Kyle Spencer from Uganda’s Internet Exchange Point added that Internet exchanges can serve the same purpose they served of routing traffic between networks and markets before the advent of the exchange.

This might still be a small piece of the pie in the content world, but it may provide some sort of counter pressure for when the content guys become too aggregated and try to use their power.

Edrich De Lange, chair of INX-ZA in South Africa explained the challenges of getting providers to route some traffic through Durban at the onset of the exchange. After discussions and partnerships with local players, the exchange went from doing about 500mbs, to 20Gb today at peaks from local content alone.

Mark Tinka said ISPs and Internet Exchanges (IXs)  are not going to die physically but will have to massively downsize due to the shrinked margins. When the traditional model of an exchange point starts to become less effective, other models will come out and put pressure on existing exchange point models as well as new entrants to adapt.

According to Geoff Huston, the world today is ruled by applications that are their own ecosystems. Users do not particularly care about the platforms or infrastructure the applications are running on and the money has similarly followed the applications.

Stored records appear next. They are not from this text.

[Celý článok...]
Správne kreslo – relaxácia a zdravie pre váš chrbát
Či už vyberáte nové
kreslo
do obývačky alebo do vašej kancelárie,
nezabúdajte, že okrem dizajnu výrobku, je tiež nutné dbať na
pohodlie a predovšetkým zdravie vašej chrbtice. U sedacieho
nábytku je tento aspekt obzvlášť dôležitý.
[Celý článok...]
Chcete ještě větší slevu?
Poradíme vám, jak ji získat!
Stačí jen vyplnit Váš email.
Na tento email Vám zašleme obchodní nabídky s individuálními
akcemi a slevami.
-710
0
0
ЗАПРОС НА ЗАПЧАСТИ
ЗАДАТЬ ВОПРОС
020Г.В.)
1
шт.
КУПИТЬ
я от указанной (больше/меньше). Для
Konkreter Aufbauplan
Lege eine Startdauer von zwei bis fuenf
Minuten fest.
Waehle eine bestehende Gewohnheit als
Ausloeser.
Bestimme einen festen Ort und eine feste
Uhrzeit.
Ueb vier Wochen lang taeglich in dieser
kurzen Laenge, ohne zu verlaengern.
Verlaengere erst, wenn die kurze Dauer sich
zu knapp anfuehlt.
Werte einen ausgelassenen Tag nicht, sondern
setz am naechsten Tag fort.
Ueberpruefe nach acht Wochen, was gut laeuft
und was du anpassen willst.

This demand thinking up new business models to drive a world where applications define their own connectivity and communications irrespective of the local IXP, ISP or the local exchange.   

Poll questions

1. How did you hear about this event

  • 20% Social Media
  • 45% Mailing List
  • 24% Colleague or friend
  • 5% AfPif website
  • 6% other

2. Do you think the Internet industry’s evolution will have a positive impact on society?

  • 80   Yes 
  • 6      No
  • 15    Not sure

Threat from the skies

The real threat right now, and it is a threat, and it is going to get worse, comes from above. When folks like Space X start launching thousands of space crafts at a small altitude above the earth, the competition in spectrum and customers is not from the person in the office beside you doing the similar business model with terrestrial bases, the competition comes from the skies where if I can launch enough space craft at a low enough cost, my potential market is 7billion big.

And leadership in traditional infrastructure, to get away from traditional infrastructure; to see what customers are actually looking for. Leadership on how to shift form this culture to a new culture that provides users more value and keeps them more relevant and visible.